Tatapannya kembali pada Ajeng yang termenung menatap ke luar jendela. Ia tidak tau apa yang berada dalam pikiran istrinya yang tak lama lagi akan menjadi mantan.
“Jika ini sudah menjadi keputusan kalian berdua, mama bisa berkata apa....” Nurita berkata dengan pasrah, “Mama hanya mendoakan yang terbaik untuk kalian berdua. Bagi mama, Ajeng bukan hanya menantu, tapi sudah menjadi putri mama seperti Mayang.”
Bisma merasa lega setelah mengungkapkan keinginannya dan mamanya merespon dengan positif walau tak bisa menyembunyikan kesedihan di wajahnya yang semakin menua.
“Dalam dua bulan ke depan, mungkin aku tidak bisa pulang. Kerjaan di Jakarta begitu menyita waktu,” Bisma melanjutkan perkataannya, “Sore ini aku akan kembali ke Jakarta.”
Bisma tidak menunggu lama di rumah mamanya. Ia pamit kembali ke rumah untuk bersiap kembali ke Jakarta. Ajeng masih bertahan di rumah Nurita karena mertuanya meminta ia tinggal sementara.
Setelah kepergian Bisma, keduanya terlibat percakapan serius. Nurita mulai mengungkit rasa penasaran akan perpisahan yang kini dialami putra dan menantu kesayangannya itu.
“Sebenarnya sebelum saya mengandung Lala, mas Bisma telah mengungkapkan keinginannya untuk berpisah .... “ Ajeng berkata lirih berusaha mengingat kembali semua yang pernah mereka bicarakan setahun lewat.
“Astaghfirullahaladjim .... “ Nurita menepuk dadanya yang terasa sesak.
Ia tidak menyangka putra kebanggaannya bisa menyakiti menantu kesayangannya sedalam itu.

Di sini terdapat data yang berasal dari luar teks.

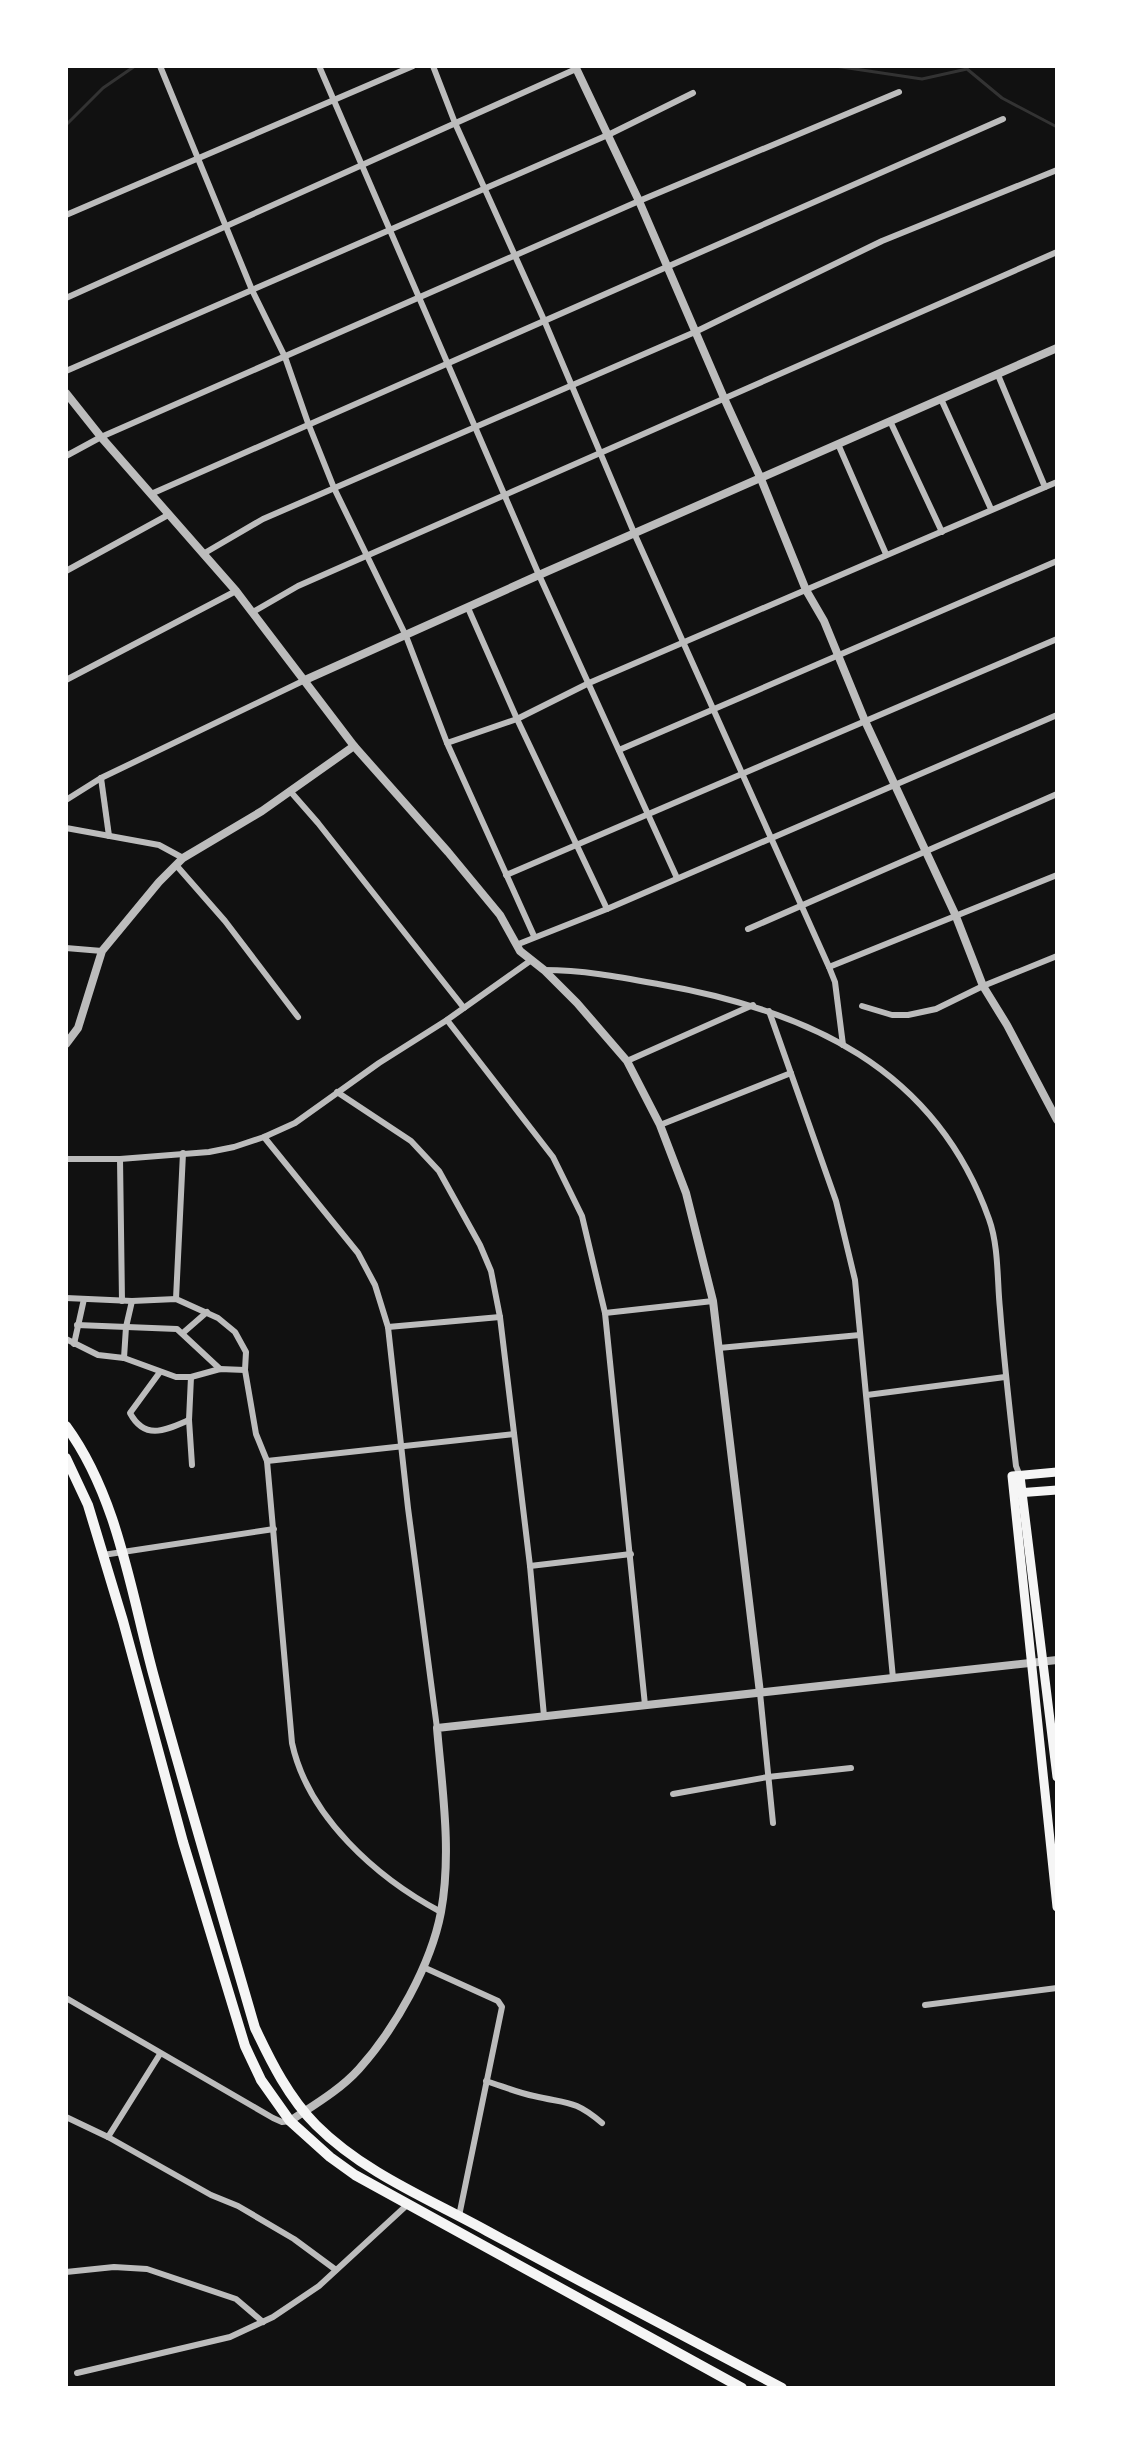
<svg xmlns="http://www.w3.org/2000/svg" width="1123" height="2454" font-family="'Exo 2',sans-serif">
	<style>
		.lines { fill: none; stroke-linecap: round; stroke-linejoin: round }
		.stream { stroke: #333; stroke-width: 3 }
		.minor { stroke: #bcbcbc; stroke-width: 6 }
		.tertiary { stroke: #bcbcbc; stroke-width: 8 }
		.secondary { stroke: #f5f5f5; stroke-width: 9 }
		.primary { stroke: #f5f5f5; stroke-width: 10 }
	</style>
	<rect width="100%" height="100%" fill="#111"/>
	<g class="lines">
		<!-- stream -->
		<g class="stream">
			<polyline points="835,66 922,79 967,69 1002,98 1057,127"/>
			<polyline points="66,125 103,88 135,66"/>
		</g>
		<!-- minor -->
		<g class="minor">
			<polyline points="160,66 252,290 285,357 308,423 334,488 406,636 447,743 534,936"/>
			<polyline points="319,66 539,575 677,878"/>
			<polyline points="433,66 455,123 544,320 635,535 829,967 835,982 843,1045"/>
			<polyline points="66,215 413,66"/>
			<polyline points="66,298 576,69"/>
			<polyline points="66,371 610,134 693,93"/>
			<polyline points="998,375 1045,487"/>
			<polyline points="941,399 991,509"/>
			<polyline points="890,421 942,532"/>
			<polyline points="838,444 886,554"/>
			<polyline points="66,456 101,437 639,201 899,92"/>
			<polyline points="151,494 1003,119"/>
			<polyline points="203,554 263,519 695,332 882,241 1057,170"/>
			<polyline points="66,571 168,515"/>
			<polyline points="468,608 517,719 607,909"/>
			<polyline points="253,612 298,586 1057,252"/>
			<polyline points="66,680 236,591"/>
			<polyline points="447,743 517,719 589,683 1057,482"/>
			<polyline points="619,750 1057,561"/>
			<polyline points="101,778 109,836"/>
			<polyline points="290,791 318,823 464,1008"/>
			<polyline points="66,800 101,778 305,680"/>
			<polyline points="66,828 159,845 183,858"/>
			<polyline points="176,865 225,921 298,1017"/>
			<polyline points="506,875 1057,639"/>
			<polyline points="748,929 1057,794"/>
			<polyline points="516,945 607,909 1057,715"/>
			<polyline points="66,948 102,951"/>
			<polyline points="829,967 1057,875"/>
			<path d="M544,970C583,970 620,977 658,984C806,1010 935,1067 989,1219C999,1247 997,1281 1000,1309C1004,1362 1010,1414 1016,1466L1020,1476"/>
			<polyline points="862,1006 892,1015 908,1015 936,1009 983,986 1057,956"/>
			<polyline points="769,1011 836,1201 855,1280 893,1678"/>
			<polyline points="447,1020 553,1157 582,1216 605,1313 645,1705"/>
			<polyline points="627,1061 753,1005"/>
			<polyline points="337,1092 411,1141 439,1171 480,1245 491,1271 500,1317 530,1566 544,1716"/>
			<polyline points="660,1125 791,1073"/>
			<polyline points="264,1137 358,1253 375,1285 388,1327 408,1508 437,1728"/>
			<polyline points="66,1159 120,1159 209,1152 234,1147 264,1137 295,1123 379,1063 447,1020 530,961"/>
			<polyline points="120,1159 122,1301"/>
			<path d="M66,1298L132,1301L176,1299L218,1318L235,1332L246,1352L245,1370L256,1434L267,1461L292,1743C308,1817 377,1878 441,1912"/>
			<polyline points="176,1299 183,1153"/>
			<polyline points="605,1313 713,1301"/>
			<polyline points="77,1325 177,1329 220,1369"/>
			<polyline points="388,1327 500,1317"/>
			<polyline points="184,1332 207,1312"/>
			<polyline points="66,1339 98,1355 124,1358 176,1377 191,1377 220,1369 245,1370"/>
			<polyline points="74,1344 84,1299"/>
			<polyline points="719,1348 860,1335"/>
			<polyline points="124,1358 126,1327 132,1301"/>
			<path d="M160,1372L130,1413C145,1441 166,1430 189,1420"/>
			<polyline points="191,1377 189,1420 192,1465"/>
			<polyline points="867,1395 1005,1377"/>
			<polyline points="267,1461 514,1434"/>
			<polyline points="103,1555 274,1529"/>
			<polyline points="530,1566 631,1554"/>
			<polyline points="760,1693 773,1823"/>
			<polyline points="673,1794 768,1777 851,1768"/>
			<polyline points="423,1967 498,2001 502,2007 459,2216"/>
			<polyline points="66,1998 273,2118 282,2122 290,2121"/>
			<polyline points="925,2005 1057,1988"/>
			<path d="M486,2081C502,2086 518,2093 534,2096C567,2104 574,2099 602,2123"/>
			<polyline points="66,2117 108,2137 211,2195 238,2206 294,2239 336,2270"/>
			<polyline points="108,2137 160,2054"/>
			<polyline points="66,2272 114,2267 147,2269 236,2299 263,2322"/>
			<polyline points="77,2373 230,2337 273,2317 319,2286 407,2205"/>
		</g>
		<!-- tertiary -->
		<g class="tertiary">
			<polyline points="575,66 639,201 724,398 761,479 806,590 824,621 865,721 955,914 983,986 1007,1025 1057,1120"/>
			<polyline points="66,393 101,437 236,591 354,746 448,852 500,915 520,951 544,970 577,1003 627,1061 660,1125 686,1193 713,1301 760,1693"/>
			<polyline points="305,680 539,575 1057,348"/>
			<polyline points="66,1044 78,1028 102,951 159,882 183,858 262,811 354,746"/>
			<path d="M290,2121C314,2105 340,2090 359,2069C395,2029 431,1965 441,1912C452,1852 442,1788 437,1728L1057,1660"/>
		</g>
		<!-- secondary -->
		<g class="secondary">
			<polyline points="1057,1472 1012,1476 1057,1907"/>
			<polyline points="1020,1476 1057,1777"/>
			<polyline points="1017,1493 1057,1490"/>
		</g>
		<!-- primary -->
		<g class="primary">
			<path d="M66,1426C118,1497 131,1593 154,1677C186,1794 221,1911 255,2028C271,2062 289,2098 316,2125C364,2173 429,2199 487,2231C585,2284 684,2336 782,2388"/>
			<polyline points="66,1458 88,1505 123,1621 183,1842 245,2046 261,2080 290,2121 330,2157 355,2175 742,2388"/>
		</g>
	</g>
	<!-- border -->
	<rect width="1123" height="2454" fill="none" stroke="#ffffff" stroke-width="136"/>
</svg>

“Mungkin jodoh kami memang hanya sampai di sini ma ....” pasrah Ajeng sambil menatap wajah Nurita yang kelihatan kesal bercampur sedih.
“Maafkan mama nak. Mama tidak tau kamu menderita dalam pernikahan ini,” rasa sesal begitu dalam di mata Nurita saat mengatakannya.
Ajeng menggelengkan kepala. Ia tidak ingin membuat mertuanya yang begitu menyayanginya bersedih.
“Mama tidak bersalah. Semua sudah takdir dari Yang Kuasa dan harus saya terima dengan lapang dada,” Ajeng sudah menerima kenyataan bahwa Bisma memang bukan tercipta untuknya.
Nurita memeluk Ajeng dan menumpahkan tangisnya. Ia tau bahwa menantunya itu memang perempuan shaleha dan ia tidak akan membiarkan keduanya dalam kesusahan jika perceraian telah dilegalkan.